A collection of pipelines for tasks associated with VEP annotation of variations. The code contained within this repository is designed to run on the EBI's compute farm using the EnsEMBL Hive pipeline manager.
See the README files in each folder for details of the individual pipelines.
- Generates databases of SIFT and PolyPhen scores and predictions for the MOD species.
- Databases are accessed by a VEP plugin to add SIFT/PolyPhen annotation to the VEP output.
- Translated protein sequences are constructed from FASTA, GFF, and (optionally) BAM files.

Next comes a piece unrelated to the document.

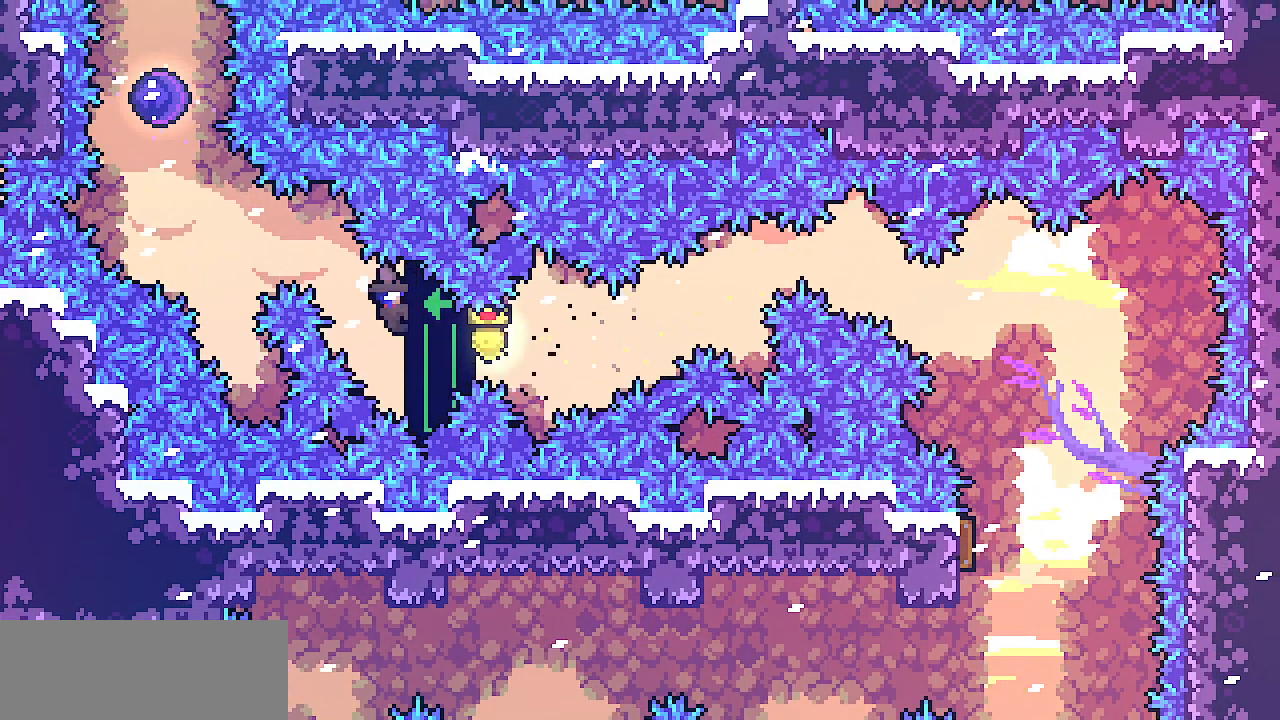
{"keys": ["shift"], "events": [[433, "up", "up"]]}
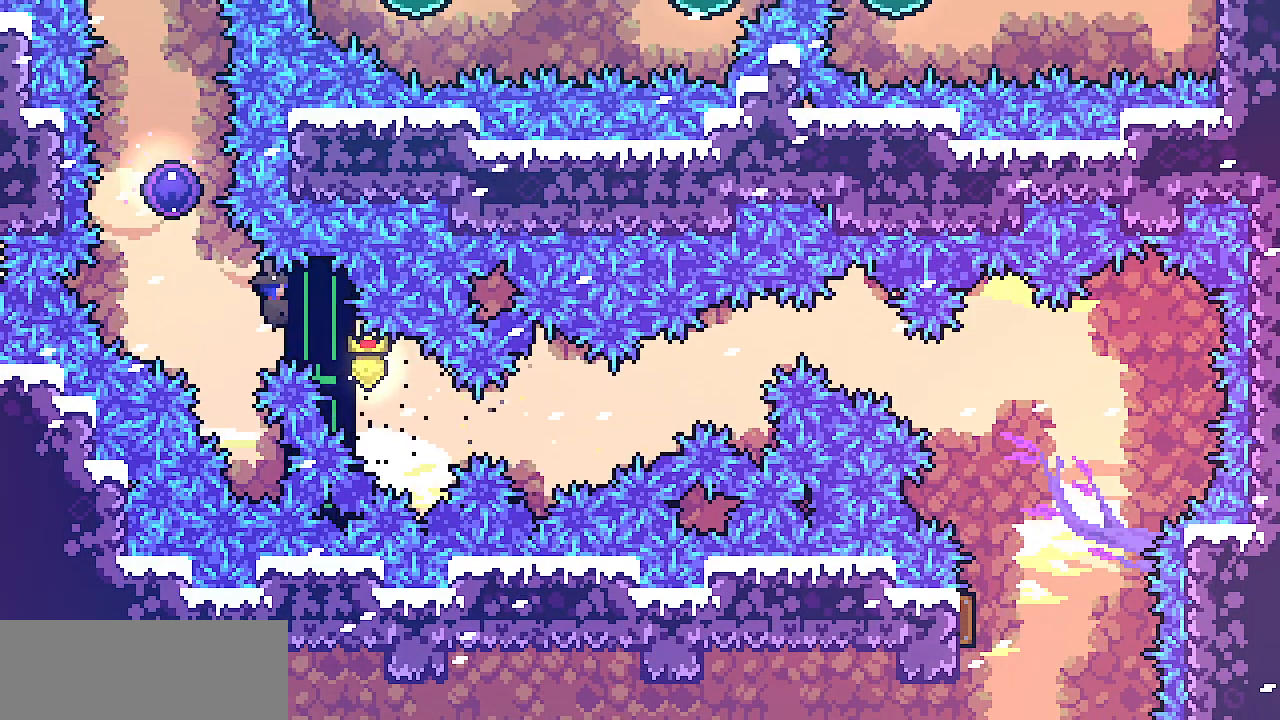
{"keys": ["shift", "up", "z"], "events": [[183, "up", "down"], [300, "z", "down"]]}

- Serialized prediction matrices are stored containing all possible amino acid substitutions for each sequence, accessed by the hex md5 of the sequence.
- FULL mode generates the database from scratch.
- UPDATE mode checks for existing prediction matrices, or sequences for which there were valid reasons for being unable to generate protein function annotations, and updates the database for new sequences only.
- Runs VEP on human variant VCF file (obtained from the EnsEMBL FTP site).
- Splits input files, runs VEP in parallel, then combines the output.
- Uses the EnsEMBL merged (EnsEMBL & RefSeq) cached database to retrieve VEP annotations.
- Runs VEP on MOD high throughput variation VCF files
- Splits input files, runs VEP in parallel, then combines the output.
- Uses MOD GFF, FASTA, and (optionally) BAM files to construct translated protein sequences.
- Retrieves SIFT and PolyPhen annotations from databases generated by the VepProteinFunction pipeline.